#### Explain solution RD Sharma class 12 Chapter 17 Maxmima and Minima Exercise Case Study Questions question 4 subquestion (ii)

Answer:  $10 \mathrm{x}-(\pi+2) \mathrm{x}^{2}$

Hint: use the formulas of area and perimeter.

Solution:

Perimeter of the window is given, by

$\mathrm{P}=2 \mathrm{x}+2 \mathrm{y}+\pi \mathrm{x} \\$

\begin{aligned} & &\mathrm{p}=2 \mathrm{x}+4 \mathrm{y}+\pi \mathrm{x} \end{aligned}                                                                              $(\therefore \mathrm{p}=\mathrm{1 0} \mathrm{~ m})$

\begin{aligned} 2 x+4 y+\pi x &=10 \\ \end{aligned}

$y =\frac{10-\pi x-2 x}{4}-(1) \\$

$\text { Area }=(2 x)(2 y) +\frac{\pi x^{2}}{2}$

[∴Area of the window = Area of the Rectangle + Area of the Semicircle]

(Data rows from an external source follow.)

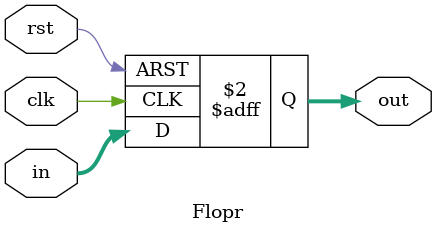
<source format=sv>
module Flopr #(parameter WIDTH = 32)(
    input logic clk, 
    input logic rst, 
    input logic [WIDTH - 1:0] in,
    output logic [WIDTH - 1:0] out
);
    always_ff @(posedge clk, posedge rst) begin
        if (rst) out <= 0;
        else out <= in;
    end
endmodule
</source>
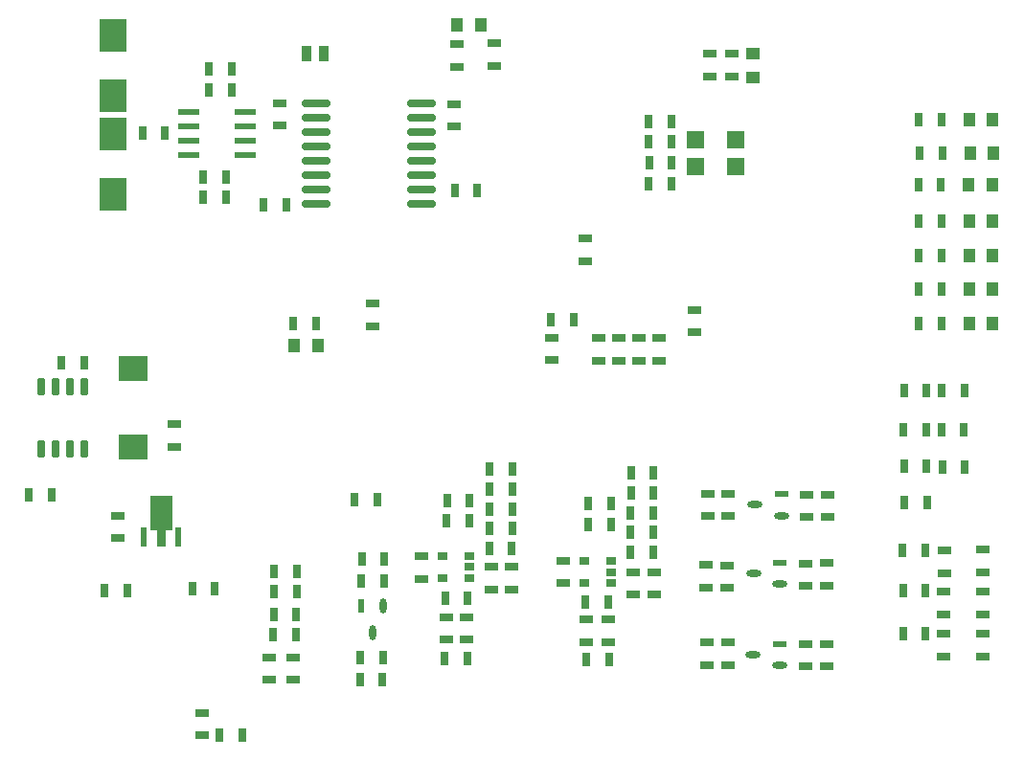
<source format=gbr>
%TF.GenerationSoftware,Altium Limited,Altium Designer,24.7.2 (38)*%
G04 Layer_Color=128*
%FSLAX45Y45*%
%MOMM*%
%TF.SameCoordinates,313A2AA4-CFAA-4B56-AAC7-ADE98D6BBF51*%
%TF.FilePolarity,Positive*%
%TF.FileFunction,Paste,Bot*%
%TF.Part,Single*%
G01*
G75*
%TA.AperFunction,SMDPad,CuDef*%
%ADD42R,0.80000X1.25000*%
%ADD43R,1.25000X0.80000*%
G04:AMPARAMS|DCode=44|XSize=0.6mm|YSize=1.45mm|CornerRadius=0.051mm|HoleSize=0mm|Usage=FLASHONLY|Rotation=0.000|XOffset=0mm|YOffset=0mm|HoleType=Round|Shape=RoundedRectangle|*
%AMROUNDEDRECTD44*
21,1,0.60000,1.34800,0,0,0.0*
21,1,0.49800,1.45000,0,0,0.0*
1,1,0.10200,0.24900,-0.67400*
1,1,0.10200,-0.24900,-0.67400*
1,1,0.10200,-0.24900,0.67400*
1,1,0.10200,0.24900,0.67400*
%
%ADD44ROUNDEDRECTD44*%
%ADD45R,0.58000X1.73000*%
%ADD46C,1.73970*%
%ADD47R,1.10000X1.20000*%
%ADD48R,1.52400X1.52400*%
%ADD49R,1.20000X1.10000*%
%ADD50R,1.30822X0.61583*%
G04:AMPARAMS|DCode=51|XSize=1.30822mm|YSize=0.61583mm|CornerRadius=0.30791mm|HoleSize=0mm|Usage=FLASHONLY|Rotation=180.000|XOffset=0mm|YOffset=0mm|HoleType=Round|Shape=RoundedRectangle|*
%AMROUNDEDRECTD51*
21,1,1.30822,0.00000,0,0,180.0*
21,1,0.69239,0.61583,0,0,180.0*
1,1,0.61583,-0.34620,0.00000*
1,1,0.61583,0.34620,0.00000*
1,1,0.61583,0.34620,0.00000*
1,1,0.61583,-0.34620,0.00000*
%
%ADD51ROUNDEDRECTD51*%
%ADD52R,0.61583X1.30822*%
G04:AMPARAMS|DCode=53|XSize=1.30822mm|YSize=0.61583mm|CornerRadius=0.30791mm|HoleSize=0mm|Usage=FLASHONLY|Rotation=270.000|XOffset=0mm|YOffset=0mm|HoleType=Round|Shape=RoundedRectangle|*
%AMROUNDEDRECTD53*
21,1,1.30822,0.00000,0,0,270.0*
21,1,0.69239,0.61583,0,0,270.0*
1,1,0.61583,0.00000,-0.34620*
1,1,0.61583,0.00000,0.34620*
1,1,0.61583,0.00000,0.34620*
1,1,0.61583,0.00000,-0.34620*
%
%ADD53ROUNDEDRECTD53*%
%ADD54R,0.90000X0.65000*%
%ADD55R,2.40000X3.00000*%
%ADD56R,1.98000X0.53000*%
%ADD57R,0.95000X1.35000*%
%ADD58O,2.60000X0.70000*%
%ADD59R,2.50000X2.20000*%
G36*
X1479150Y2090403D02*
X1420500D01*
Y1940403D01*
X1344500D01*
Y2090403D01*
X1285850D01*
Y2393403D01*
X1479150D01*
Y2090403D01*
D02*
G37*
D42*
X3295000Y2359984D02*
D03*
X3095000D02*
D03*
X1082500Y1552484D02*
D03*
X882500D02*
D03*
X5030000Y3949984D02*
D03*
X4830000D02*
D03*
X1860000Y1569984D02*
D03*
X1660000D02*
D03*
X8140000Y1549983D02*
D03*
X7940000D02*
D03*
X8140000Y1169983D02*
D03*
X7940000D02*
D03*
X5895300Y5700917D02*
D03*
X5695300D02*
D03*
X5895300Y5153417D02*
D03*
X5695300D02*
D03*
X2580000Y1722416D02*
D03*
X2380000D02*
D03*
X2577500Y1344916D02*
D03*
X2377500D02*
D03*
X2575000Y1167416D02*
D03*
X2375000D02*
D03*
X3342500Y957516D02*
D03*
X3142500D02*
D03*
X3140000Y769984D02*
D03*
X3340000D02*
D03*
X3355000Y1640016D02*
D03*
X3155000D02*
D03*
X3357500Y1830016D02*
D03*
X3157500D02*
D03*
X8280000Y5717516D02*
D03*
X8080000D02*
D03*
X8277500Y5140016D02*
D03*
X8077500D02*
D03*
X8287500Y5422516D02*
D03*
X8087500D02*
D03*
X8280000Y4817516D02*
D03*
X8080000D02*
D03*
X8280000Y4517516D02*
D03*
X8080000D02*
D03*
X8280000Y4217516D02*
D03*
X8080000D02*
D03*
X8280000Y3917516D02*
D03*
X8080000D02*
D03*
X3909984Y2350000D02*
D03*
X4109984D02*
D03*
X3907484Y2174984D02*
D03*
X4107484D02*
D03*
X4489984Y2630017D02*
D03*
X4289984D02*
D03*
Y2452484D02*
D03*
X4489984D02*
D03*
X5157500Y2319983D02*
D03*
X5357500D02*
D03*
X5160000Y2134984D02*
D03*
X5360000D02*
D03*
X5735000Y2595000D02*
D03*
X5535000D02*
D03*
X5537500Y2417483D02*
D03*
X5737500D02*
D03*
X4482484Y1922500D02*
D03*
X4282484D02*
D03*
X4284984Y2099984D02*
D03*
X4484984D02*
D03*
X4287484Y2274984D02*
D03*
X4487484D02*
D03*
X5532500Y2069984D02*
D03*
X5732500D02*
D03*
X5532500Y2237483D02*
D03*
X5732500D02*
D03*
Y1892516D02*
D03*
X5532500D02*
D03*
X5135000Y1454984D02*
D03*
X5335001D02*
D03*
X5140000Y947484D02*
D03*
X5340000D02*
D03*
X3889984Y954984D02*
D03*
X4089984D02*
D03*
X3894984Y1482484D02*
D03*
X4094984D02*
D03*
X2552500Y3912484D02*
D03*
X2752500D02*
D03*
X1900000Y277484D02*
D03*
X2100000D02*
D03*
X5897800Y5338417D02*
D03*
X5697800D02*
D03*
X5895300Y5520917D02*
D03*
X5695300D02*
D03*
X8287500Y2647484D02*
D03*
X8487500D02*
D03*
X8280000Y2977484D02*
D03*
X8480000D02*
D03*
X8282500Y3319984D02*
D03*
X8482500D02*
D03*
X8152500Y2330016D02*
D03*
X7952500D02*
D03*
X7937500Y1907483D02*
D03*
X8137500D02*
D03*
X2580000Y1544900D02*
D03*
X2380000D02*
D03*
X7950000Y2650000D02*
D03*
X8150000D02*
D03*
X7947500Y2974811D02*
D03*
X8147500D02*
D03*
X7950000Y3319984D02*
D03*
X8150000D02*
D03*
X4177500Y5092516D02*
D03*
X3977500D02*
D03*
X1755000Y5032484D02*
D03*
X1955000D02*
D03*
X1807500Y6169984D02*
D03*
X2007500D02*
D03*
X1805000Y5977500D02*
D03*
X2005000D02*
D03*
X2490000Y4965016D02*
D03*
X2290000D02*
D03*
X1757500Y5209984D02*
D03*
X1957500D02*
D03*
X1217500Y5599984D02*
D03*
X1417500D02*
D03*
X415000Y2397516D02*
D03*
X215000D02*
D03*
X502500Y3572484D02*
D03*
X702500D02*
D03*
D43*
X7270016Y1799083D02*
D03*
Y1599083D02*
D03*
X6197483Y1581583D02*
D03*
Y1781583D02*
D03*
X3250016Y4090000D02*
D03*
Y3890000D02*
D03*
X5607516Y3787500D02*
D03*
Y3587500D02*
D03*
X5785016Y3787500D02*
D03*
Y3587500D02*
D03*
X5247516Y3787500D02*
D03*
Y3587500D02*
D03*
X5430016Y3787500D02*
D03*
Y3587500D02*
D03*
X4834984Y3592500D02*
D03*
Y3792500D02*
D03*
X1747516Y472500D02*
D03*
Y272500D02*
D03*
X6097516Y4037500D02*
D03*
Y3837500D02*
D03*
X8302516Y1545000D02*
D03*
Y1345000D02*
D03*
X8642516Y1542500D02*
D03*
Y1342500D02*
D03*
Y1172500D02*
D03*
Y972500D02*
D03*
X8645016Y1915000D02*
D03*
Y1715000D02*
D03*
X6427500Y6300000D02*
D03*
Y6100000D02*
D03*
X6235032Y6102500D02*
D03*
Y6302500D02*
D03*
X5132484Y4670000D02*
D03*
Y4470000D02*
D03*
X2552500Y764900D02*
D03*
Y964900D02*
D03*
X2340016Y764900D02*
D03*
Y964900D02*
D03*
X7077516Y883291D02*
D03*
Y1083291D02*
D03*
X7265000Y883291D02*
D03*
Y1083291D02*
D03*
X6385016Y1576583D02*
D03*
Y1776583D02*
D03*
X6390016Y895791D02*
D03*
Y1095791D02*
D03*
X6204984D02*
D03*
Y895791D02*
D03*
X6395016Y2210000D02*
D03*
Y2410000D02*
D03*
X6214984D02*
D03*
Y2210000D02*
D03*
X7080016Y1594083D02*
D03*
Y1794083D02*
D03*
X7090016Y2202500D02*
D03*
Y2402500D02*
D03*
X7275016Y2203291D02*
D03*
Y2403291D02*
D03*
X3682500Y1655000D02*
D03*
Y1855000D02*
D03*
X4479968Y1762500D02*
D03*
Y1562500D02*
D03*
X4299968Y1765000D02*
D03*
Y1565000D02*
D03*
X4940017Y1620000D02*
D03*
Y1820000D02*
D03*
X5554984Y1717499D02*
D03*
Y1517499D02*
D03*
X5739984Y1717499D02*
D03*
Y1517499D02*
D03*
X5137517Y1100000D02*
D03*
Y1300000D02*
D03*
X5337500Y1100000D02*
D03*
Y1300000D02*
D03*
X3905000Y1120000D02*
D03*
Y1320000D02*
D03*
X4082500Y1120000D02*
D03*
Y1320000D02*
D03*
X8305016Y1707500D02*
D03*
Y1907500D02*
D03*
X8302516Y970000D02*
D03*
Y1170000D02*
D03*
X3997484Y6385000D02*
D03*
Y6185000D02*
D03*
X4327484Y6392500D02*
D03*
Y6192500D02*
D03*
X2427516Y5665000D02*
D03*
Y5865000D02*
D03*
X3970016Y5657500D02*
D03*
Y5857500D02*
D03*
X1002484Y2215000D02*
D03*
Y2015000D02*
D03*
X1502484Y3025000D02*
D03*
Y2825000D02*
D03*
D44*
X322000Y3355000D02*
D03*
X449000D02*
D03*
X576000D02*
D03*
X703000D02*
D03*
X322000Y2810000D02*
D03*
X449000D02*
D03*
X576000D02*
D03*
X703000D02*
D03*
D45*
X1532500Y2026903D02*
D03*
X1232500D02*
D03*
D46*
X1382500Y2205000D02*
D03*
D47*
X3997500Y6560000D02*
D03*
X4207500D02*
D03*
X8525000Y5717500D02*
D03*
X8735000D02*
D03*
X8522500Y5140000D02*
D03*
X8732500D02*
D03*
X8532500Y5422500D02*
D03*
X8742500D02*
D03*
X8525000Y4817500D02*
D03*
X8735000D02*
D03*
X8525000Y4517500D02*
D03*
X8735000D02*
D03*
Y4217500D02*
D03*
X8525000D02*
D03*
X8735000Y3917500D02*
D03*
X8525000D02*
D03*
X2557500Y3722500D02*
D03*
X2767500D02*
D03*
D48*
X6107200Y5545000D02*
D03*
X6462800D02*
D03*
X6107200Y5305000D02*
D03*
X6462800D02*
D03*
D49*
X6615016Y6090000D02*
D03*
Y6300000D02*
D03*
D50*
X6854999Y1799083D02*
D03*
X6850000Y1083291D02*
D03*
X6867500Y2407500D02*
D03*
D51*
X6854999Y1609083D02*
D03*
X6620000Y1704083D02*
D03*
X6850000Y893291D02*
D03*
X6615000Y988291D02*
D03*
X6867500Y2217500D02*
D03*
X6632500Y2312500D02*
D03*
D52*
X3155000Y1417500D02*
D03*
D53*
X3345000D02*
D03*
X3250000Y1182500D02*
D03*
D54*
X4109984Y1857500D02*
D03*
Y1762500D02*
D03*
Y1667500D02*
D03*
X3869984D02*
D03*
Y1857500D02*
D03*
X5360000Y1812500D02*
D03*
Y1717500D02*
D03*
Y1622500D02*
D03*
X5120000D02*
D03*
Y1812500D02*
D03*
D55*
X955000Y6460300D02*
D03*
Y5926900D02*
D03*
Y5059700D02*
D03*
Y5593100D02*
D03*
D56*
X1631000Y5404500D02*
D03*
Y5531500D02*
D03*
Y5658500D02*
D03*
Y5785500D02*
D03*
X2124000D02*
D03*
Y5658500D02*
D03*
Y5531500D02*
D03*
Y5404500D02*
D03*
D57*
X2672500Y6305000D02*
D03*
X2822500D02*
D03*
D58*
X2757500Y4975500D02*
D03*
Y5102500D02*
D03*
Y5229500D02*
D03*
Y5356500D02*
D03*
Y5483500D02*
D03*
Y5610500D02*
D03*
Y5737500D02*
D03*
Y5864500D02*
D03*
X3682500Y4975500D02*
D03*
Y5102500D02*
D03*
Y5229500D02*
D03*
Y5356500D02*
D03*
Y5483500D02*
D03*
Y5610500D02*
D03*
Y5737500D02*
D03*
Y5864500D02*
D03*
D59*
X1140000Y2825000D02*
D03*
Y3515000D02*
D03*
%TF.MD5,843c4c7860d3436e89bfe56a1da14928*%
M02*

</source>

\begin{aligned} &A=4 x y+\frac{\pi x^2}{2} \ \ \ ---(2)\\ & \end{aligned}

$\mathrm{y} \text { value in (2) }$

\begin{aligned} &A=4 x\left(\frac{10-\pi x-2 x}{4}\right)+\frac{\pi x^{2}}{2} \\ & \end{aligned}

$=10 x-\pi x^{2}-2 x^{2}+\frac{\pi x^{2}}{2}$

\begin{aligned} &=10 \mathrm{x}-2 \mathrm{x}^{2}-\frac{\pi \mathrm{x}^{2}}{2} \\ & \end{aligned}

$=10 \mathrm{x}-\frac{4 \mathrm{x}^{2}+\pi \mathrm{x}^{2}}{2} \\$

$\quad=10 \mathrm{x}-(2 \mathrm{x}^{2}+\pi \mathrm{x}^{2}) \\$

$\mathrm{~A}=10 \mathrm{x}-\mathrm{x}^{2}(\pi+2)$